→ **Study text**:
== Segment start ==

Column: Aluminum producers feel the margin pain as price slumps

Bratsk aluminium smelter. (Reference image by UC Rusal Photo Gallery, Wikimedia Commons).

(The opinions expressed here are those of the author, Andy Home, a columnist for Reuters.)

Aluminum producers are facing a hard landing after the bonanza pricing seen in the first half of 2022.

US producer Alcoa reported an average realized price on third-party sales of $3,864 per tonne in the second quarter, compared with $2,753 in the same period of last year. Shareholders will reap the benefits of the revenue boost with a $500 million share buy-back.

Time, however, has already been called on the aluminum party.

The London Metal Exchange (LME) three-month aluminum price has collapsed from an all-time high of $4,073.50 per tonne in March to a current $2,450.00.

Fear of recession is now the dominant theme in industrial metals as surging energy prices translate into manufacturing slowdown.

High power pricing spells particular trouble for aluminum operators, given the energy-intensive nature of the smelting process. The resulting margin squeeze is already taking an increasing toll on production.

== Segment end ==

→ **Tasks for this exercise**:
**a)** According to the aluminum column, what was Alcoa's average realized price on third-party sales in the second quarter?
**b)** Write the next part of the aluminum column, picking up after its final sentence.

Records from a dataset
== Segment start ==

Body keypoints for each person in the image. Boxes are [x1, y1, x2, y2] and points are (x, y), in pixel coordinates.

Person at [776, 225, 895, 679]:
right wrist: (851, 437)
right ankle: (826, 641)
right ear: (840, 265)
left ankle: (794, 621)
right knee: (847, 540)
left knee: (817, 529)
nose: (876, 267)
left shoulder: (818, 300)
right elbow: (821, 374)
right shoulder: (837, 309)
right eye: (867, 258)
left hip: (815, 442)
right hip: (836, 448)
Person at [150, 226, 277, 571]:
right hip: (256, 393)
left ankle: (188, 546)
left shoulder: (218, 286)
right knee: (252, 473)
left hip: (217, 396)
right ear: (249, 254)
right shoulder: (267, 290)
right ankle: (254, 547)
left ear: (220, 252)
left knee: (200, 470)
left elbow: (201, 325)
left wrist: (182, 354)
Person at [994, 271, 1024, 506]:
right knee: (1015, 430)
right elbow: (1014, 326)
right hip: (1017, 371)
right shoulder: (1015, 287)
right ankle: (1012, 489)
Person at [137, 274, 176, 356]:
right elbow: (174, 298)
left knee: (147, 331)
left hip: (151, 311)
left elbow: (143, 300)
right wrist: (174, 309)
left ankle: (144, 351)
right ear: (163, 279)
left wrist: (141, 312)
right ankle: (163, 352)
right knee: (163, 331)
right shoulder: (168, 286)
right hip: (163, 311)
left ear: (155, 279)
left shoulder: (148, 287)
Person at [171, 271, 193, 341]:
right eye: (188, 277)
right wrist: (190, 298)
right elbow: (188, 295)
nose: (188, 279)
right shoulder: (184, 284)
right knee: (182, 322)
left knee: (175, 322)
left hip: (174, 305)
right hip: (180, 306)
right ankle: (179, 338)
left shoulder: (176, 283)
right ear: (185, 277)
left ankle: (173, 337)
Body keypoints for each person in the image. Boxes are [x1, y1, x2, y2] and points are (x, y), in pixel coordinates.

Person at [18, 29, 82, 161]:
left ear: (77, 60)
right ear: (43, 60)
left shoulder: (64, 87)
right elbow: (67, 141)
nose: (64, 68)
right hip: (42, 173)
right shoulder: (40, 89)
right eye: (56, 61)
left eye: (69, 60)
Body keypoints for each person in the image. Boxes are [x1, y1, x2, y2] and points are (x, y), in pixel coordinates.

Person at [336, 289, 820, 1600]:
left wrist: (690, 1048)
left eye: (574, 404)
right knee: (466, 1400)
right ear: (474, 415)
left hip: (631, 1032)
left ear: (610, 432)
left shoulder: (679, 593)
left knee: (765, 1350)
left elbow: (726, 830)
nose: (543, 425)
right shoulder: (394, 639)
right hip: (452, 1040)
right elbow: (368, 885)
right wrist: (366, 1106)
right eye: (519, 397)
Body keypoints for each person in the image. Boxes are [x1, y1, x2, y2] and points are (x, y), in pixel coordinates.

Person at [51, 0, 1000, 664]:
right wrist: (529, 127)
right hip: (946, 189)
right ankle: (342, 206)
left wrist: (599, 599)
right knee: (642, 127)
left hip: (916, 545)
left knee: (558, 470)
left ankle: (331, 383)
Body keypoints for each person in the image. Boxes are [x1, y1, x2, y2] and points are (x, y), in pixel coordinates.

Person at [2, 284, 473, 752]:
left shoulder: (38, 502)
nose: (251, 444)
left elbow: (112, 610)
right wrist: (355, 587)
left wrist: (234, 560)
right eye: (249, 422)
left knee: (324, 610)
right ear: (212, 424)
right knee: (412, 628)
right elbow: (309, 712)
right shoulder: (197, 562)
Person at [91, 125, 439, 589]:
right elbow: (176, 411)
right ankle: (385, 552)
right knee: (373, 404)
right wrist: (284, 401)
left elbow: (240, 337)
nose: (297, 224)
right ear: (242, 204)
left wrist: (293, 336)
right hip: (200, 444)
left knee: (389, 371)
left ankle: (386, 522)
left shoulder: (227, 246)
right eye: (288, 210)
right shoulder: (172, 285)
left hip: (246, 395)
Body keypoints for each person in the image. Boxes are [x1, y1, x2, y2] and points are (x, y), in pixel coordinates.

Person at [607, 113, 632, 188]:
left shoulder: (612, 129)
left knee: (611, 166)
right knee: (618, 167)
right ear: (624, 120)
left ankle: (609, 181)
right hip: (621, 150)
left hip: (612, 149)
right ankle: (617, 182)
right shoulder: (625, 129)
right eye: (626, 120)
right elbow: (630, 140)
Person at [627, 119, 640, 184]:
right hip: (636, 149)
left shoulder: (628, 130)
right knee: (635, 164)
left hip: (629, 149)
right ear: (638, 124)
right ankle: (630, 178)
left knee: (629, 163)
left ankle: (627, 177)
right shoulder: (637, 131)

== Segment end ==

→ **Responses by task**:
**a)** $3,864 per tonne.

**b)**
European meltdown

The hardest hit so far has been European smelters.

Western European production of primary aluminum fell by 11.5% to 1.483 million tonnes in the first half of the year, according to the International Aluminium Institute (IAI).

Annualized production has fallen below the 3.0 million level for the first time this century.

European smelters find themselves in the eye of the energy storm that has broken since Russia launched what it calls its “special military operation” in Ukraine.

Alcoa has suspended its 228,000-tonne per year Spanish plant and others are flexing run rates as they navigate super-high power prices.

European power crunch

Montenegro’s smaller Podgorica smelter has also been shuttered with other Eastern European operators such as Romania’s Alro Group ALR.BX and Slovakia’s Slovalco idling capacity.

It’s worth noting that production in the IAI’s Eastern European category, which includes all these countries, was down by just 1.4% in the first half of the year.

The intriguing inference is that Russia’s Rusal may be raising production. Its products have not been sanctioned, although Australia’s ban on exports of alumina to the country has disrupted its raw material supply chain. Rusal has not released production figures for this year.

Alumina hits

European smelter pain is now extending further upstream to alumina refining.

Romania’s Alro Group, which has idled 132,500 tonnes of primary aluminum capacity, is now closing its alumina plant also due to soaring power costs.

Alcoa is reducing output at its San Ciprian refinery in Spain for the same reason. Natural gas costs have risen from around $45 per tonne of alumina produced in early 2021 to more than $215 in the second quarter of 2022, the company said.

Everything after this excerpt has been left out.